**AUFGABE A**
Gib bitte die Einträge unverändert wieder, beginnend mit der Zeile, die „pose: elev=323.8 azim=70.0“ enthält, und endend mit dem letzten der Einträge, beide eingeschlossen.

**TEXTAUSZUG**
________________

Eine musikalische Reise…
Musik begleitet Fizzè schon seit seiner Jugend, ist seine Mutter doch Pianistin. Später studierte er das Querflötenspiel, trat mit Performance-Künstlern auf und tourte mit Avantgarde-Gruppen wie “Débile Menthol” im ehemaligen Ostblock.
Neben musischen Qualitäten hat das Multitalent aber auch eine geschäftliche Ader. Die Basis seines Handelsdiploms führte Fizzè zu einer Manager- und Werber-Karriere. Die beiden Gottesgaben verbindend, gründete er schliesslich 1986 sein Schallplattenlabel “Mensch”, auf dem zuerst Avantgarde-Schallplatten erschienen wie “Kulu Hatha Mamnua” und “Manoeuvres d’Automne”.
Mit der Schweizer “Heart Beat Band” produzierte er erstmals eine Reggaeplatte. Kommerziell waren diese Schallplatten, die in künstlerischen Covers von Alex Rabus steckten, zwar kein Erfolg. Das eigene “Mensch”-Studio (damals noch in Colombier, Neuenburg) brachte Fizzè jedoch mit äusserst interssanten Musikern zusammen.
…schafft Begegnungen…
Weltmusik bedeutet für mich, verschiedene Menschen zusammenzubringen, auch wenn sie scheinbar nichts Gemeinsames haben“, meint Fizzè. Läuft er dabei nicht Gefahr, eine Musik ohne Umrisse und Identität zu produzieren, eine Einheitssuppe, wie sie einem tagtäglich im Radio serviert wird?

________________

**BEREITGESTELLTE DATEN**
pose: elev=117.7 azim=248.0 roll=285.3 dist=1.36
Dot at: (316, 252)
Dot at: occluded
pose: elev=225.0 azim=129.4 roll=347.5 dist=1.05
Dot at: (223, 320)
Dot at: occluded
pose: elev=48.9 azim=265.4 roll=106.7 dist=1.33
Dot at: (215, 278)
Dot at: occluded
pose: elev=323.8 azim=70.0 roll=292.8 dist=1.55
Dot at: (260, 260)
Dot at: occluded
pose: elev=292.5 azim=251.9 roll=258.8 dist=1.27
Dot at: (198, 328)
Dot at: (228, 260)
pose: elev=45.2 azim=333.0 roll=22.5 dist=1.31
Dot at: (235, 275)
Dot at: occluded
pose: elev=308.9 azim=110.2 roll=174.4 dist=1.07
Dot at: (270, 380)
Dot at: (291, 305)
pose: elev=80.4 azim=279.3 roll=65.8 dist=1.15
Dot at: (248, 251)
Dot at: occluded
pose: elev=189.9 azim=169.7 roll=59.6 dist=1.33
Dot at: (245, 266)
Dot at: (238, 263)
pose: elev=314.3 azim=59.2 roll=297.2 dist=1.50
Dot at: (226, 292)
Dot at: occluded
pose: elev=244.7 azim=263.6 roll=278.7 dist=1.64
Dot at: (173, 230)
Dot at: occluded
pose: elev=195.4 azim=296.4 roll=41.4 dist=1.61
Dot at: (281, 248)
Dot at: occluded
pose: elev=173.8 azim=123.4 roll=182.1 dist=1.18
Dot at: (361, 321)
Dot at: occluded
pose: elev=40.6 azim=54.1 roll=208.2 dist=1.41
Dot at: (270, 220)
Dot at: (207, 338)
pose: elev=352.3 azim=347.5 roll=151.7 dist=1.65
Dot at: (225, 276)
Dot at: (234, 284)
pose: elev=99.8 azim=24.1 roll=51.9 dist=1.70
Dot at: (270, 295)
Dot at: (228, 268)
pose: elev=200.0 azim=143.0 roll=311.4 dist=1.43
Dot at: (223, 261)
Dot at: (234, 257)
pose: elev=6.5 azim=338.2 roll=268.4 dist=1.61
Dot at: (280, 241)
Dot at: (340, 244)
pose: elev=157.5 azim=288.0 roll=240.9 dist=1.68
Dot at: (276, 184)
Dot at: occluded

________________

**AUFGABE B**
Beantworte anhand des Textauszugs über Fizzè:
(i) Welches Instrument studierte Fizzè?
(ii) In welchem Jahr gründete er sein Schallplattenlabel „Mensch“?
(iii) Wo befand sich das „Mensch“-Studio damals?

**ENDGÜLTIGE ANTWORT A**
pose: elev=323.8 azim=70.0 roll=292.8 dist=1.55
Dot at: (260, 260)
Dot at: occluded
pose: elev=292.5 azim=251.9 roll=258.8 dist=1.27
Dot at: (198, 328)
Dot at: (228, 260)
pose: elev=45.2 azim=333.0 roll=22.5 dist=1.31
Dot at: (235, 275)
Dot at: occluded
pose: elev=308.9 azim=110.2 roll=174.4 dist=1.07
Dot at: (270, 380)
Dot at: (291, 305)
pose: elev=80.4 azim=279.3 roll=65.8 dist=1.15
Dot at: (248, 251)
Dot at: occluded
pose: elev=189.9 azim=169.7 roll=59.6 dist=1.33
Dot at: (245, 266)
Dot at: (238, 263)
pose: elev=314.3 azim=59.2 roll=297.2 dist=1.50
Dot at: (226, 292)
Dot at: occluded
pose: elev=244.7 azim=263.6 roll=278.7 dist=1.64
Dot at: (173, 230)
Dot at: occluded
pose: elev=195.4 azim=296.4 roll=41.4 dist=1.61
Dot at: (281, 248)
Dot at: occluded
pose: elev=173.8 azim=123.4 roll=182.1 dist=1.18
Dot at: (361, 321)
Dot at: occluded
pose: elev=40.6 azim=54.1 roll=208.2 dist=1.41
Dot at: (270, 220)
Dot at: (207, 338)
pose: elev=352.3 azim=347.5 roll=151.7 dist=1.65
Dot at: (225, 276)
Dot at: (234, 284)
pose: elev=99.8 azim=24.1 roll=51.9 dist=1.70
Dot at: (270, 295)
Dot at: (228, 268)
pose: elev=200.0 azim=143.0 roll=311.4 dist=1.43
Dot at: (223, 261)
Dot at: (234, 257)
pose: elev=6.5 azim=338.2 roll=268.4 dist=1.61
Dot at: (280, 241)
Dot at: (340, 244)
pose: elev=157.5 azim=288.0 roll=240.9 dist=1.68
Dot at: (276, 184)
Dot at: occluded

**ENDGÜLTIGE ANTWORT B**
(i) Querflöte
(ii) 1986
(iii) In Colombier, Neuenburg